Lenovo Launching New Pocket-Sized, Sold State Chromebox Micro Media Player Tuned To Digital Signage, Kiosks
December 4, 2023 by Dave Haynes
PC maker Lenovo is launching a new take on a Chromebox that just might be the most suitable yet for commercial applications like digital signage.
The Chromebox Micro media player is a $219 USD solid state unit that’s about the size of a smartphone – small enough to tuck in behind a display and designed for 24/7 duty.
The first micro form factor Chromebox by Lenovo, the device is built for 24/7 digital display deployments in the challenging conditions of high-traffic facilities.
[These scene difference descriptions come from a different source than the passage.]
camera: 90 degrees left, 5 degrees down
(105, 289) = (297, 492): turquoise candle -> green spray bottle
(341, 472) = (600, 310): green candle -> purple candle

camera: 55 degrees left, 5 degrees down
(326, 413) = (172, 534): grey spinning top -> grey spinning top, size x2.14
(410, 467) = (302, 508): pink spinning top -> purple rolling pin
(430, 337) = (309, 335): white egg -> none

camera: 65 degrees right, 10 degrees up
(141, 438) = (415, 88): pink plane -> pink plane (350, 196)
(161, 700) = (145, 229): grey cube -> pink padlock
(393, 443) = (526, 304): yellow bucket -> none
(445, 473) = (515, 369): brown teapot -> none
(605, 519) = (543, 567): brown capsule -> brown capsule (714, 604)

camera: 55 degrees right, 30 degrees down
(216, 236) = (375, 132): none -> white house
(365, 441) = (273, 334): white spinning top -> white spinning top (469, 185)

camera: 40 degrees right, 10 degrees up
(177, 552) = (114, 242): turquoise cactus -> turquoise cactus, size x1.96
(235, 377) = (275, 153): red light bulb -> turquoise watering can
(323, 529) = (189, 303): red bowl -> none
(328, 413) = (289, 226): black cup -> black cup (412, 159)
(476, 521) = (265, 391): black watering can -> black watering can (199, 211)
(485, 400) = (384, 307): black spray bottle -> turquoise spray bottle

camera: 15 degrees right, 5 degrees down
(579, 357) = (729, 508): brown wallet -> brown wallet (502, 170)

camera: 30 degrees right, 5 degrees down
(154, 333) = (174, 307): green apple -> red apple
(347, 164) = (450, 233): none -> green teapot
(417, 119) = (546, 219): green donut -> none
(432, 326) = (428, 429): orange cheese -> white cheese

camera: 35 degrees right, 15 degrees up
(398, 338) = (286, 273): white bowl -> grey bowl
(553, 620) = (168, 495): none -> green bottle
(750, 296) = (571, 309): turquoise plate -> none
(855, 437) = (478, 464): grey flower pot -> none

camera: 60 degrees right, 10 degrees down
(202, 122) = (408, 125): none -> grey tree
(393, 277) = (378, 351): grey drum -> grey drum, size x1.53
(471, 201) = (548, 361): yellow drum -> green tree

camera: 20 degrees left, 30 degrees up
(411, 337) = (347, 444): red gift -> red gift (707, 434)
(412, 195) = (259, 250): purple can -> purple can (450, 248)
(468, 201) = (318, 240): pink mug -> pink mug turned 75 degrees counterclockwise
The fanless, ventless, dust-proof ChromeOS compute solution supports dual displays at 4K resolutions. And it is built compact enough to fit into tight environments, in fact it is smaller than most smart phones.
The Lenovo Chromebox Micro is a great for fit for almost any signage and display solution. It includes USB-C, USB-A, and HDMI ports, as well as screw holes for easy mounting.
Lenovo is collaborating with Instorescreen to offer 15.6” and 21.5” inFLEX displays specially designed for the Lenovo Chromebox Micro. The innovative high-resolution inFLEX displays feature a rear cavity to accommodate the Lenovo Chromebox Micro, ensuring unhindered access to all ports, while offering a streamlined and integrated appearance. For superior cable management, the Lenovo Chromebox Micro pairs with the inFLEX displays through a single cable from a USB-C port to provide video, power, and data.
The units run Google’s ChromeOS and are geared to remote updates and management.
The small, durable form factor powered by the simplicity and security of ChromeOS gives the Lenovo Chromebox Micro big advantages in terms of lower total cost of ownership.
“The Lenovo Chromebox Micro is a marvel of technological design and innovation, it is the powerhouse behind an extensive array of digital solutions tailored for a diverse range of industries and environments,” says Marc Godin, Vice President and General Manager of Commercial Smart Devices Solutions Group, Lenovo. “The device can help transform any business by offering unparalleled visual experiences in a small but powerful solution that’s easy to deploy.”
“The Lenovo Chromebox Micro is the most compact, affordable Chromebox yet, purpose-built from the inside out for kiosk and digital signage use cases,” adds Bryan Lee, VP of ChromeOS and Education, Google. “It was designed at the core to be a pocket-sized, plug-and-play solution that is not only quick to deploy and easy to manage, but also flexible enough to power incredible experiences across a broad range of use cases.”
Lenovo is also working with longtime retail tech partner Instorescreen to offer 15.6” and 21.5” inFLEX displays specially designed for the Lenovo Chromebox Micro. The innovative high-resolution inFLEX displays feature a rear cavity to accommodate the Lenovo Chromebox Micro, ensuring unhindered access to all ports, while offering a streamlined and integrated appearance. For superior cable management, the Lenovo Chromebox Micro pairs with the inFLEX displays through a single cable from a USB-C port to provide video, power, and data.
The Chromebox Micro will be “available in select markets worldwide” starting in Q1 2024. Prices start at $219 USD.
Other manufacturers, most notably Aopen, have been producing commercial-grade Chromeboxes going back at least eight years – so this is not just a case of these devices finally getting beyond consumer-grade plastic units. Asus, Acer and HP also make Chromeboxes – though most of those have form factors and unit designs that are more attuned to applications like classrooms. Lenovo also has a mini desktop Thinkcentre that runs on Chrome.
It is also not a big moment on pricing, though $220 today results in a beefier, more robust media player than in the past.
Experience, feedback from the field, and the steady technology advances tend to result in products offer more, and are also more dialed in to real-world needs. It helps, as well, that Google is very much engaged now in digital signage and kiosks as real, scalable use-cases for Chrome devices. That wasn’t really the case when the first Chrome devices came out years and years ago.
Filipe Ho of Google had a unit with him last night at the Sixteen:Nine mixer. He handed it to me and I thought it was a slightly chunky smartphone, at first. Very solid device.